1. Operator applies a Configuration with a capacity of 3 to the single node cluster.

   ```yaml
       kind: Configuration
       metadata:
         name: akri-<protocolA>
       spec:
         discoveryHandler:
           name: protocolA
           discovery_details: {}
         brokerPodSpec:
           containers:
           - name: custom-broker
           image: "ghcr.io/…"
         # ...
         capacity: 3
   ```
2. The Akri Agent sees the Configuration and discovers a leaf device using the protocol specified in the Configuration. It creates a device plugin for that leaf device and registers it with the kubelet. When creating the device plugin, it tells the kubelet to set connection information for that specific device and additional metadata from a Configuration's `brokerProperties` as environment variables in all Pods that request this device's resource. This information is also set in the `brokerProperties` section of the Instance the Agent creates to represent the discovered leaf device. In the Instance, the Agent also lists itself as a node that can access the device under `nodes`. Note how Instance has 3 available `deviceUsage` slots, since capacity was set to 3 and no brokers have been scheduled to the leaf device yet.

   ```yaml
    kind: Instance
    metadata:
      name: akri-<protocolA>-<hash>
    spec:
      configurationName: akri-<protocolA>
      shared: true
      deviceUsage:
        akri-<protocolA>-<hash>-0: ""
        akri-<protocolA>-<hash>-1: ""
        akri-<protocolA>-<hash>-2: ""
      brokerProperties:
        BROKER_ENV_VAR_1: <value>
        BROKER_ENV_VAR_N: <value>
      nodes:
      - "<this-node>"
   ```
3. The Controller is notified by the API Server of Instance changes. It is informed that a new Instance has been created. It schedules a pod to one of the nodes on the Instance’s nodes list, adding the Instance’s name as a resource limit of the pod. Note that the pod is currently in pending state.

   ```yaml
    kind: Pod
    metadata:
    labels:
        app: akri-<protocolA>-<hash>-pod
        controller: akri.sh
        akri.sh/configuration: akri-<protocolA>
        akri.sh/instance: akri-<protocolA>-<hash>
        akri.sh/target-node: <this-node>
    name: akri-<protocolA>-<hash>-pod
    spec:
      affinity:
        nodeAffinity:
          requiredDuringSchedulingIgnoredDuringExecution:
            nodeSelectorTerms:
            - matchFields:
            - key: metadata.name
                operator: In
                values:
                - <this-node>
      containers:
        image: ghcr.io/…
        name: custom-broker
        resources:
          limits:
            akri.sh/akri-<protocolA>-<hash>: "1"
          requests:
            akri.sh/akri-<protocolA>-<hash>: "1"
    status:
      # ...
      phase: Pending
   ```
4. The kubelet on the selected node sees the scheduled pod and resource limit.

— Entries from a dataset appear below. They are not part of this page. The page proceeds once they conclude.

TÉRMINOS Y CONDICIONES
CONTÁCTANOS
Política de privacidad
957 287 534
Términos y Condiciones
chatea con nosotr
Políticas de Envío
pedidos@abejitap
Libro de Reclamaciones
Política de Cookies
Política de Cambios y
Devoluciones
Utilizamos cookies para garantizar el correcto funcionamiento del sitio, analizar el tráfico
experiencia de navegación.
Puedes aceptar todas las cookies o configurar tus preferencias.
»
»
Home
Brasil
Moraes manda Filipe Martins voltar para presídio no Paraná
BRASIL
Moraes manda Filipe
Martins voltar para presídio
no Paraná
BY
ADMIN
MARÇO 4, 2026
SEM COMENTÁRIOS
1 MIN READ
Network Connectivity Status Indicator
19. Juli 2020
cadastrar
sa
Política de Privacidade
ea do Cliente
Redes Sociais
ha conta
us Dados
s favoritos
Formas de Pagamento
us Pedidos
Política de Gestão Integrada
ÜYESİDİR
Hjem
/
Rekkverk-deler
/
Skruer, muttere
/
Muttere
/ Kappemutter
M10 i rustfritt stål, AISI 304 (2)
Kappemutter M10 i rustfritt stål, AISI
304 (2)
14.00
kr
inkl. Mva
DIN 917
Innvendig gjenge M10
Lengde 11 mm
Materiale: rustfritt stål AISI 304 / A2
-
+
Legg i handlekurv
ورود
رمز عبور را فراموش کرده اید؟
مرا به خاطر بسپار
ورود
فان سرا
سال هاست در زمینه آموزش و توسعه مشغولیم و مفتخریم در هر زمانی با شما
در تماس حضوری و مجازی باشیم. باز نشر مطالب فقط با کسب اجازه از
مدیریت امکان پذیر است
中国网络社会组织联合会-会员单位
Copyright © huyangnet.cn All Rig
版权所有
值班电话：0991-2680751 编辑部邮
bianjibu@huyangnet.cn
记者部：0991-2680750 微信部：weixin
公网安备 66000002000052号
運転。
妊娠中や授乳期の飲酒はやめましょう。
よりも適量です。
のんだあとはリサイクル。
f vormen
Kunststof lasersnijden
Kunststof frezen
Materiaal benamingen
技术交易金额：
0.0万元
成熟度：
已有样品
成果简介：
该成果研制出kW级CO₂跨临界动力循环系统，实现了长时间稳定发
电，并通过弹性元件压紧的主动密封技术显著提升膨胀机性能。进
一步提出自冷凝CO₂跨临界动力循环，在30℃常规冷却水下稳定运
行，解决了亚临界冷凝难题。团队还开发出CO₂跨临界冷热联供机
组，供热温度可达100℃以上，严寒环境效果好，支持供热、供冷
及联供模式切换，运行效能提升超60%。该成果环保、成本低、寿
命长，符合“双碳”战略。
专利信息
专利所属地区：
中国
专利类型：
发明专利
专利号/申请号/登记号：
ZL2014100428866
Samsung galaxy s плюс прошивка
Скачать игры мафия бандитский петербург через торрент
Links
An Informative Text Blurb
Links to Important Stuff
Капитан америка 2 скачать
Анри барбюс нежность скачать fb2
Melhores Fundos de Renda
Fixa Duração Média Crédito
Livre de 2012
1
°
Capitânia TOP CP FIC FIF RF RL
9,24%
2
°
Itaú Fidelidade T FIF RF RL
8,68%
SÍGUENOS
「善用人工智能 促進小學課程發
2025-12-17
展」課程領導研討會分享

It checks to see if the resource is available by calling `allocate` on the device plugin running in the Agent for the requested leaf device. When calling `allocate`, the kubelet requests a specific `deviceUsage` slot. Let's say the kubelet requested `akri-<protocolA>-<hash>-1`. The leaf device's device plugin checks to see that the requested `deviceUsage` slot has not been taken by another node. If it is available, it reserves that `deviceUsage` slot for this node (as shown below) and returns true. In the `allocate` response, the Agent also tells kubelet to mount the `Instance.brokerProperties` as environment variables in the broker Pod.

   ```yaml
    kind: Instance
    metadata:
      name: akri-<protocolA>-<hash>
    spec:
      configurationName: akri-<protocolA>
      shared: true
      deviceUsage:
        akri-<protocolA>-<hash>-0: ""
        akri-<protocolA>-<hash>-1: "<this-node>"
        akri-<protocolA>-<hash>-2: ""
      brokerProperties:
        BROKER_ENV_VAR_1: <value>
        BROKER_ENV_VAR_N: <value>
      nodes:
      - "<this-node>"
   ```
5. Allocate will return `false` if kubelet requests a `deviceUsage` slot that is already taken. See the [resource sharing document](/v0.12/architecture/resource-sharing-in-depth.md) for a better understanding on how this is resolved. Otherwise, upon a `true` result, the kubelet will run the pod. The broker is now running and has the information necessary to communicate with the specific device.